German prelate Cardinal Gerhard Cardinal Müller has emerged as a leading figure in the orthodox camp of the Catholic Church over the past few years and has established himself a counterweight to the prevailing liberal trends. Back in early September, Müller expressed dismay at the Vatican’s silence on China’s abuses and Cardinal Joseph Zen’s then-imminent “unfair” trial.
Speaking with Il Messengero at the time, the former Prefect of the Vatican’s Congregation for the Doctrine of Faith said that, during a recent consistory, not even the Pope mentioned Zen, with “no solidarity document, no prayer initiative for” the Hong Kong cleric. Echoing Zen’s own fears, Müller said he believed the deal the Vatican inked with China undermines the possibility of support for Zen, warning the deal “does not serve the interests of the Holy See”.
Such language is a strong enough rebuke, but the German prelate followed it up with even less compromising language in another interview later in September, where he said the Pope has no authority to challenge the teaching of the Church. In that interview, with Infovaticana, when asked again about the consistory, Müller said “there was no opportunity to discuss the burning issues, for example, about the frontal attack on the Christian image of man by the ideologies of posthumanism and gender madness or about the crisis of the Church in Europe”. Müller went on to say “the view that everything popes have said or done in the course of Church history is either dogma or law” in fact “contradicts the entire Catholic tradition, and especially Vatican II”.
Even more recently, as Gavin Ashenden covered in the Catholic Herald, Müller has been warning about a hostile takeover of the Church thanks to the synodal process. Speaking on EWTN with Raymond Arroyo in early October, Müller said of the Synod on Synodality – a centrepiece of Pope Francis’s papacy, but a process criticised for overrepresenting liberals while underrepresenting mainstream Catholics – “I think the approach is wrong”.

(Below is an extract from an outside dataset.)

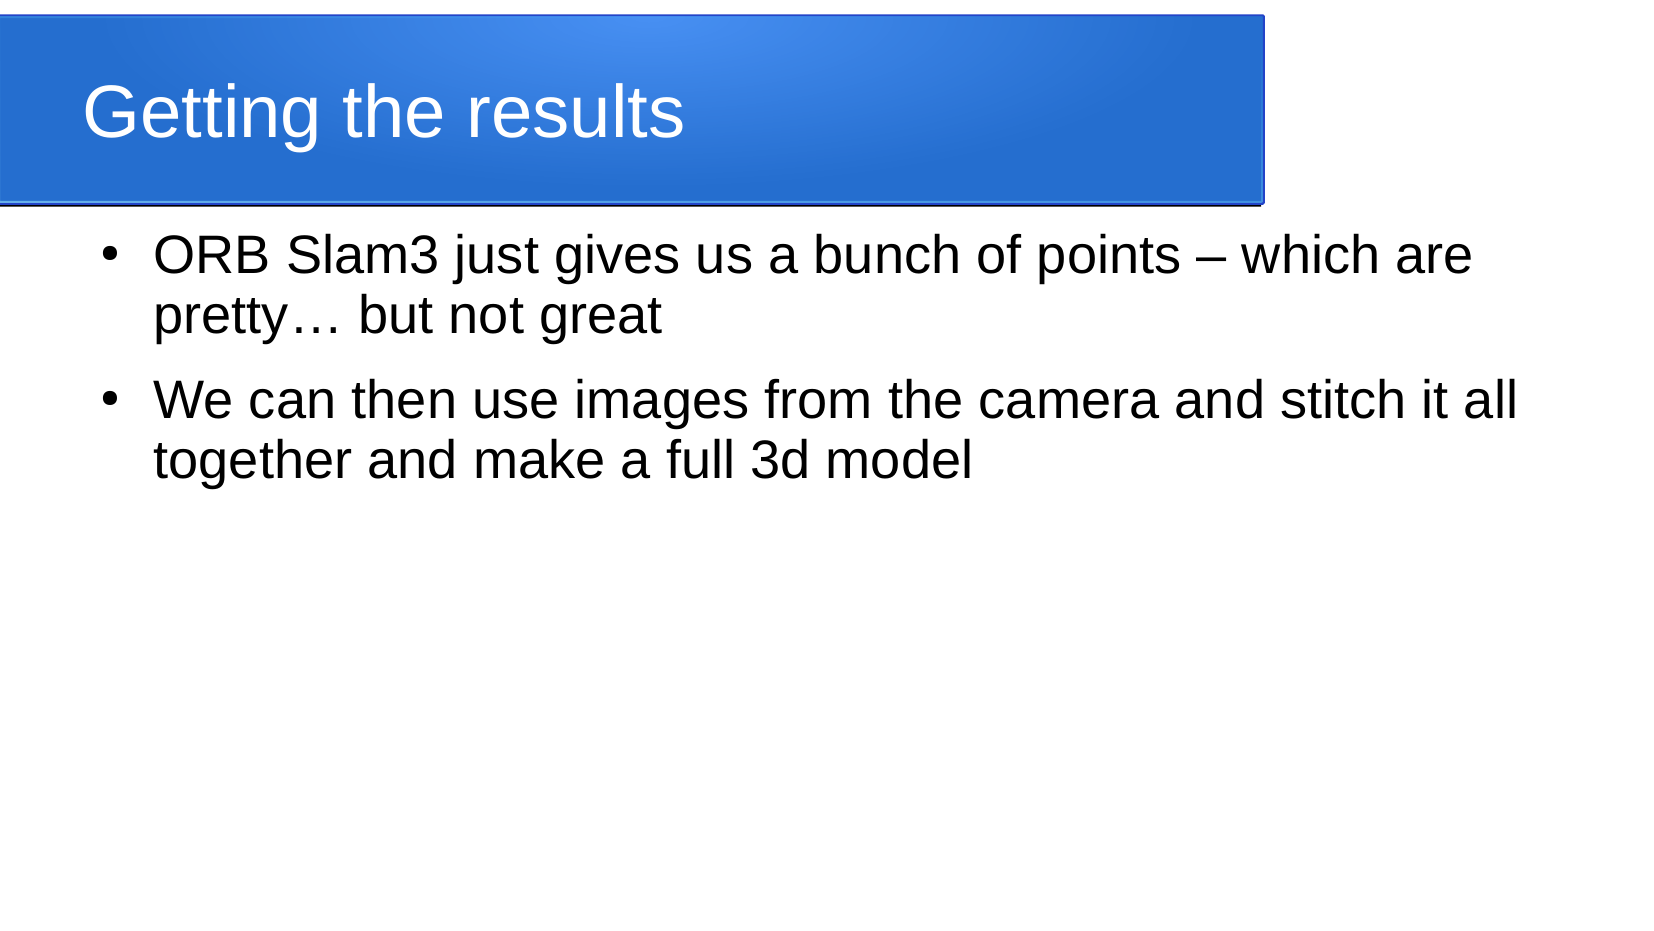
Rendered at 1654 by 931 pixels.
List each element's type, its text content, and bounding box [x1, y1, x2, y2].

title Getting the results [82, 35, 1235, 189]
list ORB Slam3 just gives us a bunch of points – which are pretty… but not great We can then use images from the camera and stitch it all together and make a full 3d model [82, 224, 1571, 764]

This is the kind of language that not only challenges Francis but also the Maltese prelate, Cardinal Mario Grech, a major prominent of the synodal process. The Secretary General of the Synod of Bishops even went as far as saying the synodal process is a “mature fruit of Vatican II”. Therefore, Müller is perhaps offering a counterweight to Francis, as well as Francis’ allies such as Grech and Cardinal Pietro Parolin, a leading figure in the Vatican’s deal with China.
When EWTN asked the German prelate about Grech’s liberal words, he said: “That is a hermeneutic of the old cultural Protestantism”, before adding “how is it possible that Cardinal Grech is more intelligent than Jesus Christ, where he takes his authority to relativize, to subvert of God?” Müller even warned a successful synodal process “will be the end of the Catholic Church.”
When asked about Grech’s words on the synod and Vatican II, Müller replied: “I am wondering that, as Cardinal Grech here presents himself as a super authority, he is not a recognized theologian, he has no importance in the academic theology, and how he is presenting a new hermeneutic of the Catholic faith only because he is the Secretary of the Synod, which has no authority about the doctrine of the Church; and all these Synods of Bishops and the process has no authority, in no way an magisterial authority.”
In the Infovaticana interview, Müller had said of the Synodal Path in his own country, “one would not know exactly whether to speak of tragedy or comedy with respect to this event”. He argued that “the texts, very abundant but not very deep, do not deal with the renewal of Catholics in Christ, but with a surrender to a world without God”. The ongoing theme of sexuality “is not understood as the gift of God granted to human beings as created persons”, and instead “as a kind of drug to numb the basic nihilistic feeling with the maximum satisfaction of pleasure.”
On the prospect of schism caused by the German Church, Müller argued: “In their blind arrogance, they do not think of division, but of taking over the universal Church. Germany is too small for them to exercise their governing ideology.”
Again and again, Müller has sought to correct the Pontiff, as well as key Francis allies such as Grech and Parolin. Müller is now a leading orthodox voice in the Church, and one making his opinions known. For his part, Pope Francis recently announced the Synod of Bishops’ meeting will be extended to 2023 and 2024. This could indicate both that Francis is here to stay for now, despite warnings of imminent resignation, but also that any reforms are set to deepen.
To what extent the cardinals accept such reforms may colour which way they go when it comes to picking a future pontiff. As so many cardinals were picked by Francis it is hard not to see a widespread endorsement of the synodal process. Still, voices like that of Müller are growing louder. Emerging as a leader of the orthodox wing, Müller could be the man to watch in the next few years.